At investment banks, trading revenues have collapsed over the past five years, while the rise of technology has led to a shift in power on Wall Street.
One of the more successful startups of the past five years is IEX Group, the trading venue made famous by Michael Lewis’s book “Flash Boys.”
The firm has raised more than $100 million in funding, and is valued at more than $250 million. It has also filed with the Securities and Exchange Commission to become a stock exchange, with a ruling expected this month.
Business Insider sat down with Brad Katsuyama, CEO and cofounder of IEX, to discuss high-frequency trading, his mission, and the controversy surrounding the firm.

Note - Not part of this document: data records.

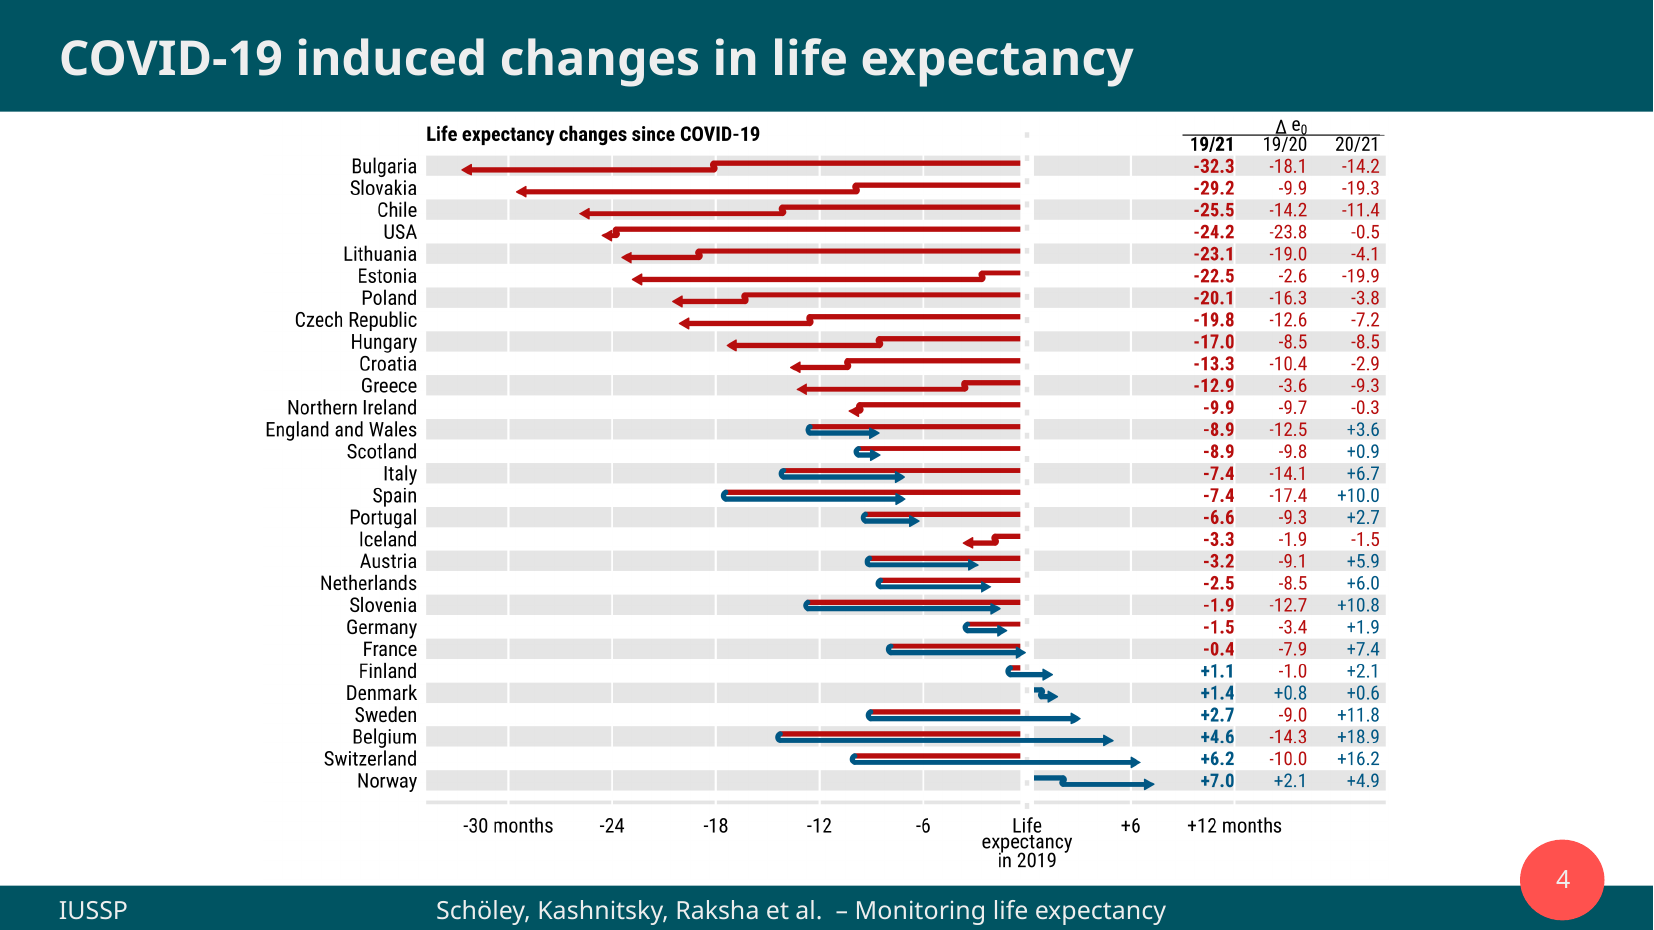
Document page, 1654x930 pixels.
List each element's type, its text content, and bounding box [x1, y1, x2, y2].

picture [263, 116, 1389, 880]
title COVID-19 induced changes in life expectancy [58, 0, 1594, 117]
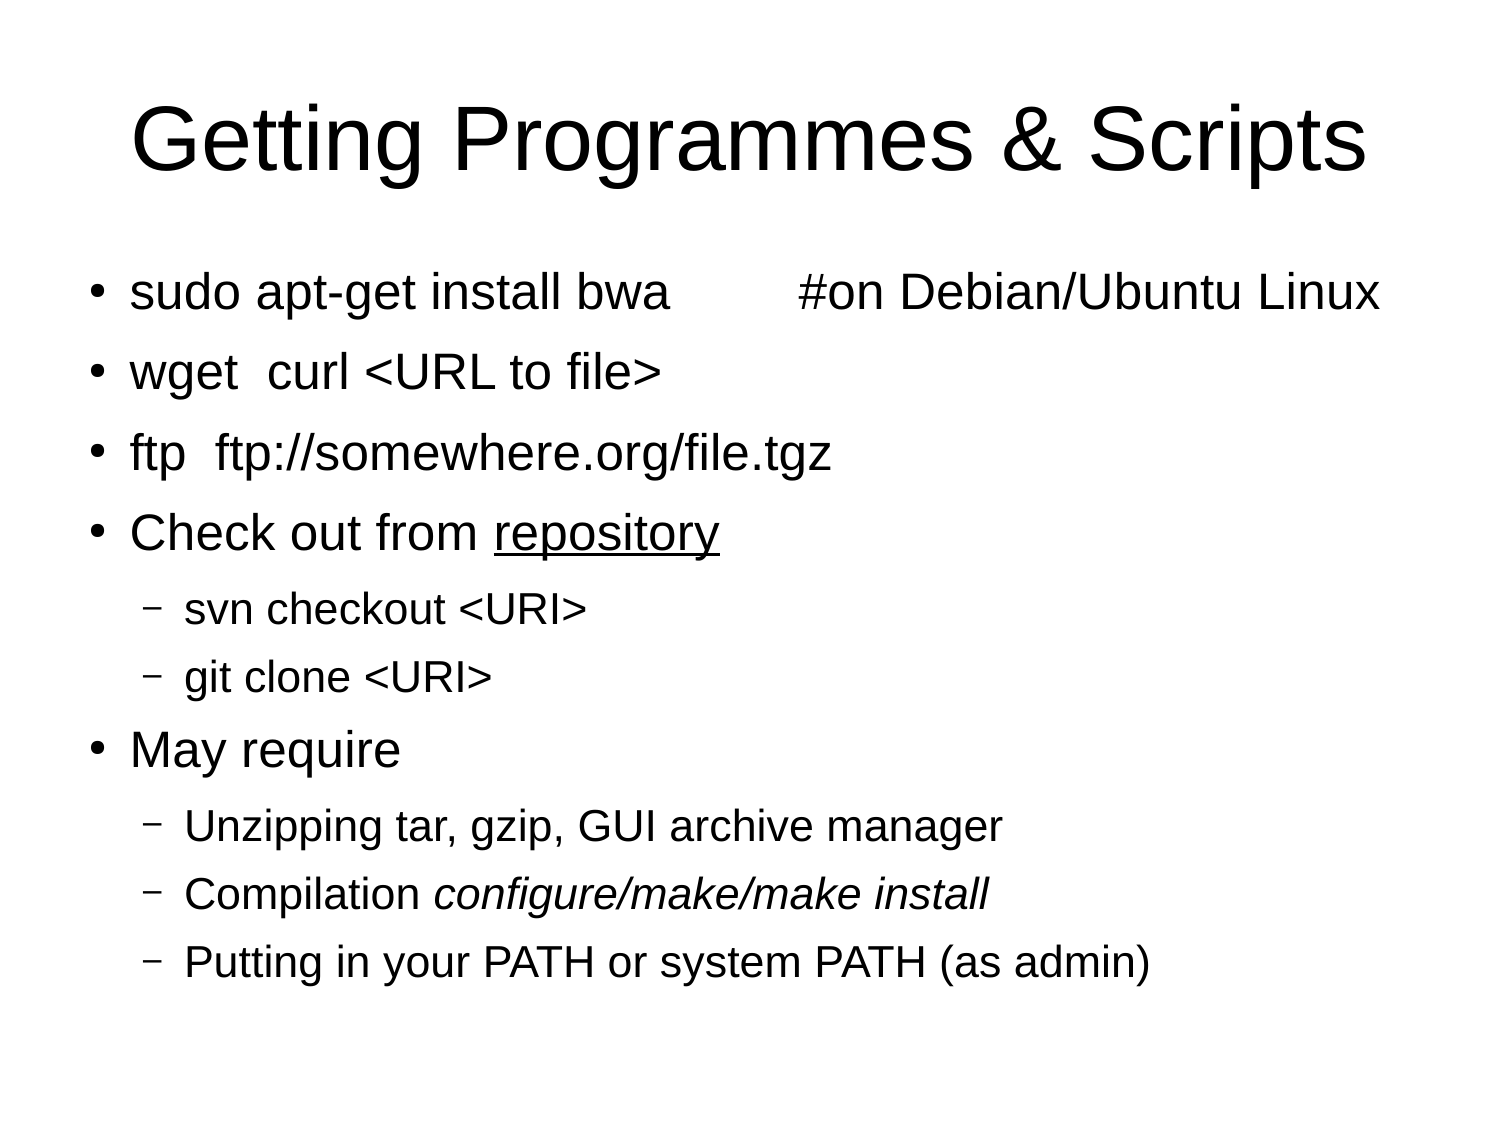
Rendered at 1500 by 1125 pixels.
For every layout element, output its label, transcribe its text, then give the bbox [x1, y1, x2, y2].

list sudo apt-get install bwa #on Debian/Ubuntu Linux wget curl <URL to file> ftp ftp://somewhere.org/file.tgz Check out from repository svn checkout <URI> git clone <URI> May require Unzipping tar, gzip, GUI archive manager Compilation configure/make/make install Putting in your PATH or system PATH (as admin) [75, 263, 1407, 1028]
title Getting Programmes & Scripts [75, 44, 1425, 233]
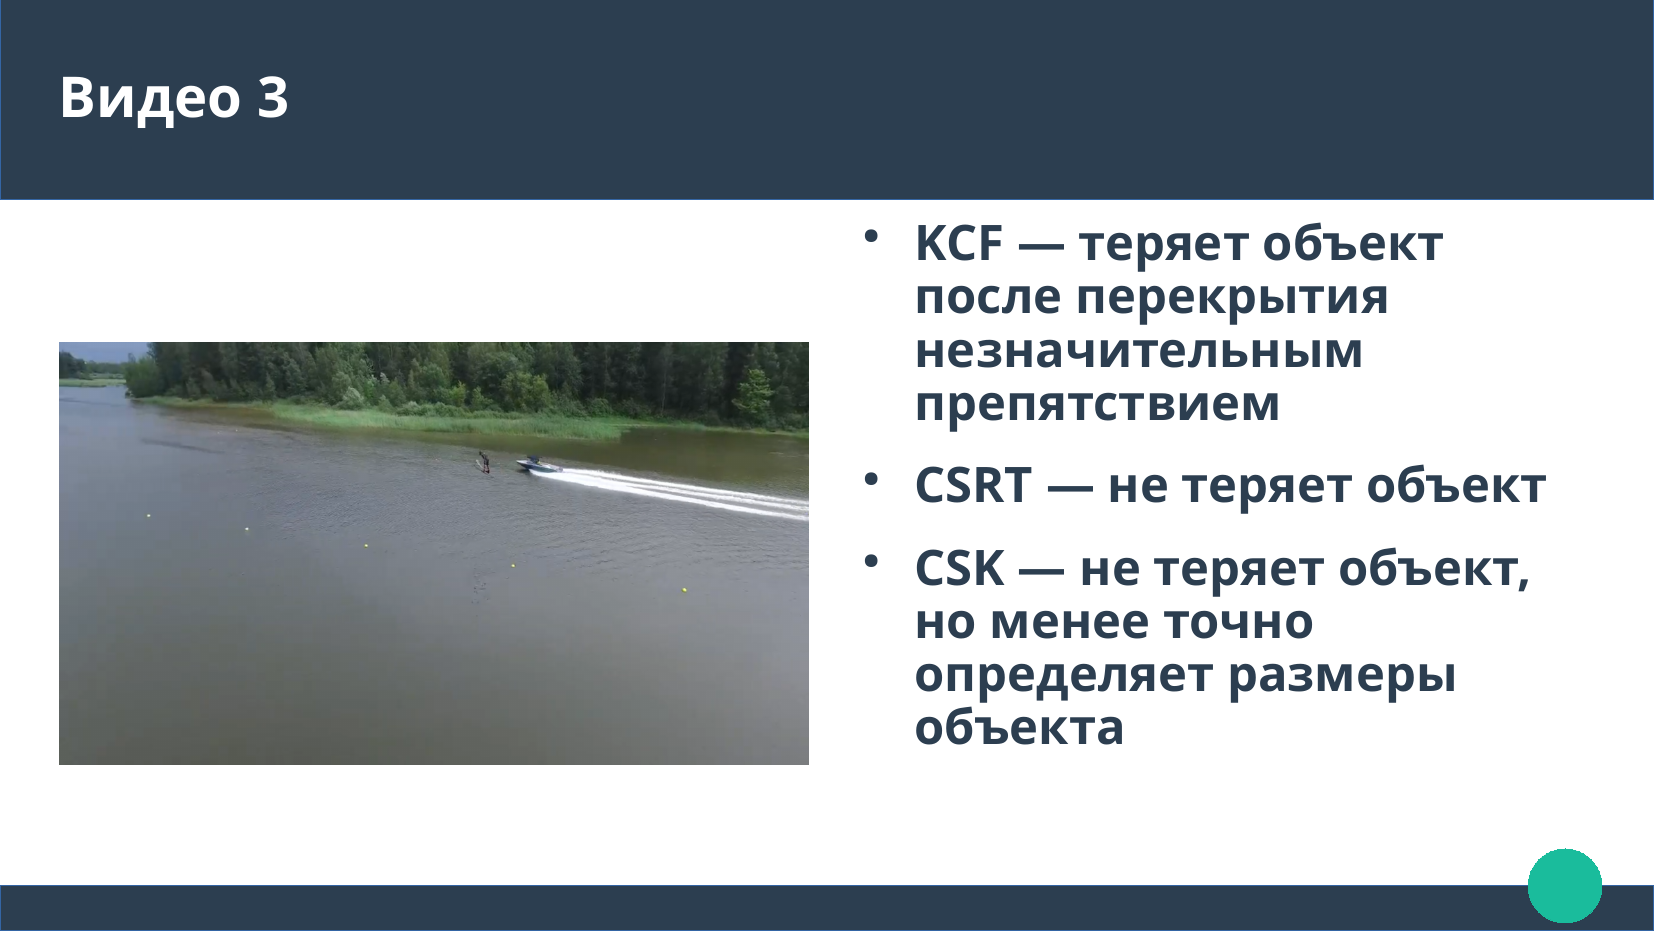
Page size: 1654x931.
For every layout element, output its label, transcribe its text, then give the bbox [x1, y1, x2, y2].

picture [59, 342, 809, 765]
list KCF — теряет объект после перекрытия незначительным препятствием CSRT — не теряет объект CSK — не теряет объект, но менее точно определяет размеры объекта [845, 217, 1572, 758]
title Видео 3 [59, 37, 1595, 155]
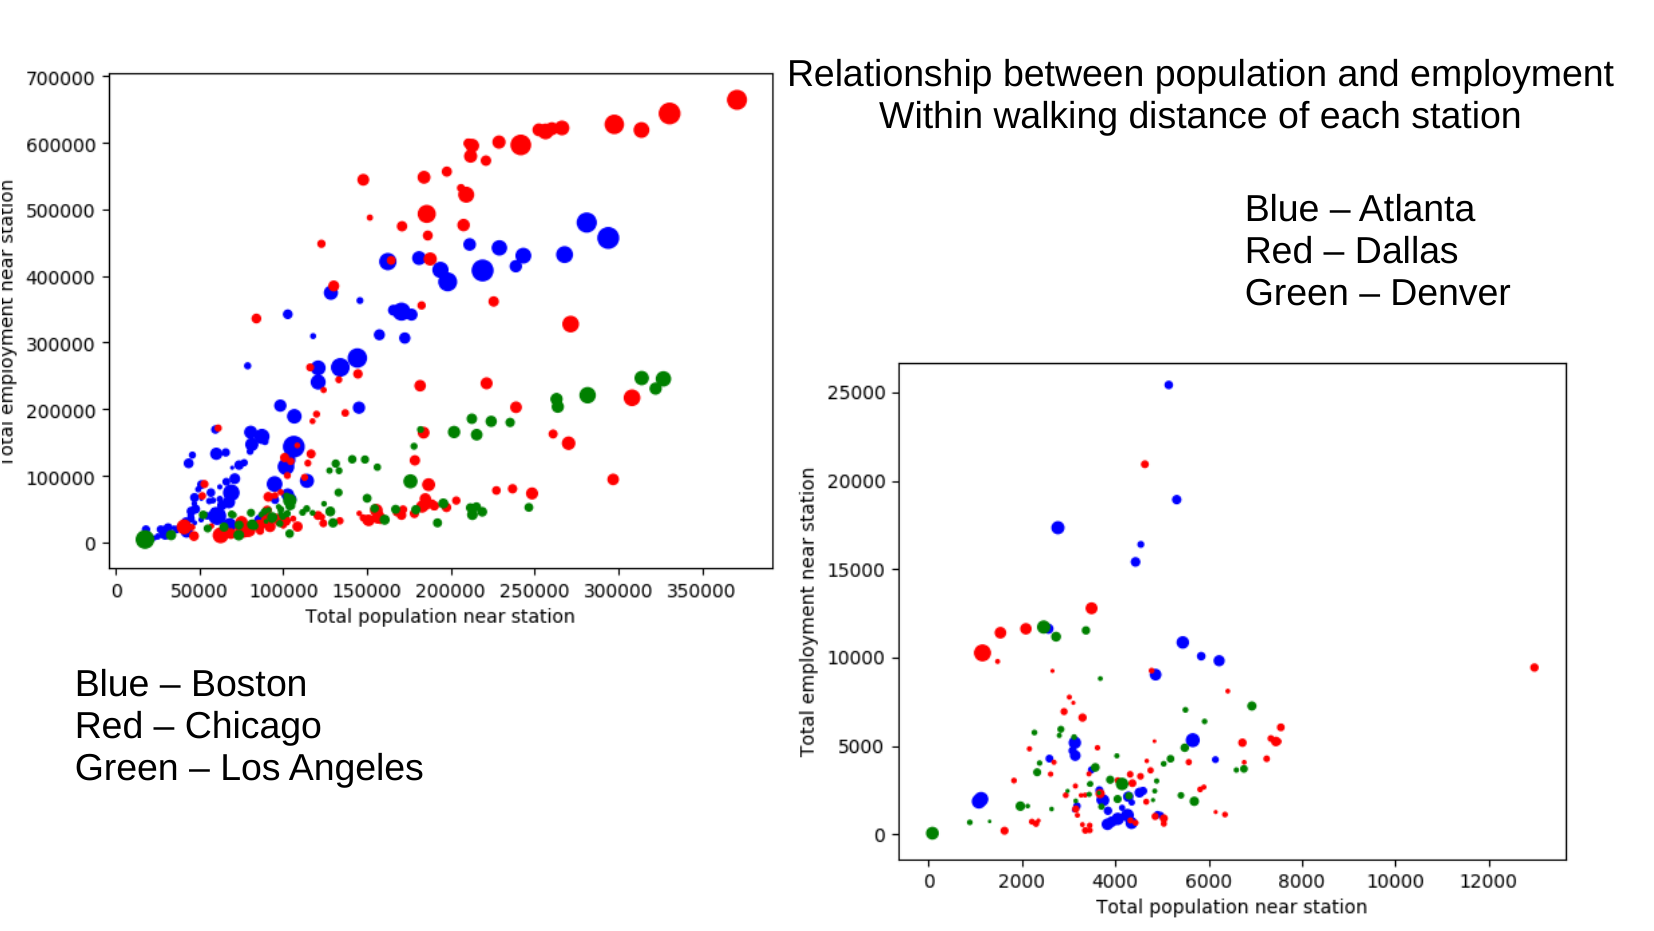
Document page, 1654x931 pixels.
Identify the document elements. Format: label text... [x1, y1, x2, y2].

picture [2, 0, 1652, 931]
text_box Blue – Boston Red – Chicago Green – Los Angeles [60, 655, 439, 796]
text_box Blue – Atlanta Red – Dallas Green – Denver [1230, 180, 1526, 321]
text_box Relationship between population and employment Within walking distance of each station [772, 45, 1629, 144]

Katsuyama has a Disruptive Innovation award on his shelf, prizes given out each year to company founders and others who are shaking up an industry. Other winners include snowboard designer Jake Burton, and Airbnb’s Brian Chesky.
Katsuyama said that disrupting institutional finance is particularly hard to do, because the industry is heavily regulated. Still, he expects more people to give it a go, and for most of those to come from within the incumbents on Wall Street.
Here’s an excerpt from the interview:
We have always said that Wall Street will be disrupted by people working on Wall Street. It has always been our thought, because you need to understand and to have experienced the inefficiency yourself to really have the resolve to try and change it. It is tough. It is highly regulated. It will get messy. I think some of these people who are leaving have seen it first hand, know there is a better way. Some of them will be successful trying to fix that, and unfortunately many of them won’t. The desire to go and out and try and solve the problem, I think that is only going to happen more and more, which means the likelihood of one of these things sticking goes up.
IEX’s approval, there are a lot more people outside of equities watching this. This is really about whether the incumbent forces can use the regulatory apparatus to keep out new entrants. Given all the support we have, and the momentum we have, I’ve heard it first hand from a lot of different people from a lot of different pockets of our industry, they’re watching this very closely. They’re rooting for us.